LatentSync 1.5

What's new in LatentSync 1.5?

Add temporal layer: our previous claim that the temporal layer severely impairs lip-sync accuracy was incorrect; the issue was actually caused by a bug in the code implementation. We have corrected our paper and updated the code. After incorporating the temporal layer, LatentSync 1.5 demonstrates significantly improved temporal consistency compared to version 1.0.
Improves performance on Chinese videos: many issues reported poor performance on Chinese videos, so we added Chinese data to the training of the new model version.

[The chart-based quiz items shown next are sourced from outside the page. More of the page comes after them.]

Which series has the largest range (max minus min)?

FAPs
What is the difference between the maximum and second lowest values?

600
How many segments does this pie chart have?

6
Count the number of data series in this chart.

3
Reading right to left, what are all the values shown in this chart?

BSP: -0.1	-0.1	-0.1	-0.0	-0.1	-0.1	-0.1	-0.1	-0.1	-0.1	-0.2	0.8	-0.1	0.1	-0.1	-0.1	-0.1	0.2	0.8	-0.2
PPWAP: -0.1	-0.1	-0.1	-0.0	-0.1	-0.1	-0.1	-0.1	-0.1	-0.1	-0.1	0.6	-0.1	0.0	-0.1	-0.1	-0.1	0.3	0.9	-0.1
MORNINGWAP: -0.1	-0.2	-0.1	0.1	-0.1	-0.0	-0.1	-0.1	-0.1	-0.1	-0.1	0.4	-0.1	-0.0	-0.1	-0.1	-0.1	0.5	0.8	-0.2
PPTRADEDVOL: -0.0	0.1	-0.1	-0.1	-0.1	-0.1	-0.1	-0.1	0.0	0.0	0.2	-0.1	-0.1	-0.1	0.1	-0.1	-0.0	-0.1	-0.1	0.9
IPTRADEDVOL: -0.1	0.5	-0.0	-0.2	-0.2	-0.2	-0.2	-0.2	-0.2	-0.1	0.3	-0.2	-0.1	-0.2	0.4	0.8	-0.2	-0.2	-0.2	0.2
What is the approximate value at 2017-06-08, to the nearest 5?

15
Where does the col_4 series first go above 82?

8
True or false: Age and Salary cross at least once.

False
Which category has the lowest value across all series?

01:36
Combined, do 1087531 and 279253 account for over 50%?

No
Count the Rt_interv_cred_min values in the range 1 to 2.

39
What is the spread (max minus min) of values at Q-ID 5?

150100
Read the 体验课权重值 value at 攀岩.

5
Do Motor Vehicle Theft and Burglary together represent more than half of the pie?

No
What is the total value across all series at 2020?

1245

Reduce the VRAM requirement of the stage2 training to 20 GB through the following optimizations:
1. Implement gradient checkpointing in U-Net, VAE, SyncNet and VideoMAE
2. Replace xFormers with PyTorch's native implementation of FlashAttention-2.
3. Clear the CUDA cache after loading checkpoints.
4. The stage2 training only requires training the temporal layer and audio cross-attention layer, which significantly reduces VRAM requirement compared to the previous full-parameter fine-tuning.
Now you can train LatentSync on a single RTX 3090! Start the stage2 training with configs/unet/stage2_efficient.yaml.
Other code optimizations:
1. Remove the dependency on xFormers and Triton.
2. Upgrade the diffusers version to 0.32.2.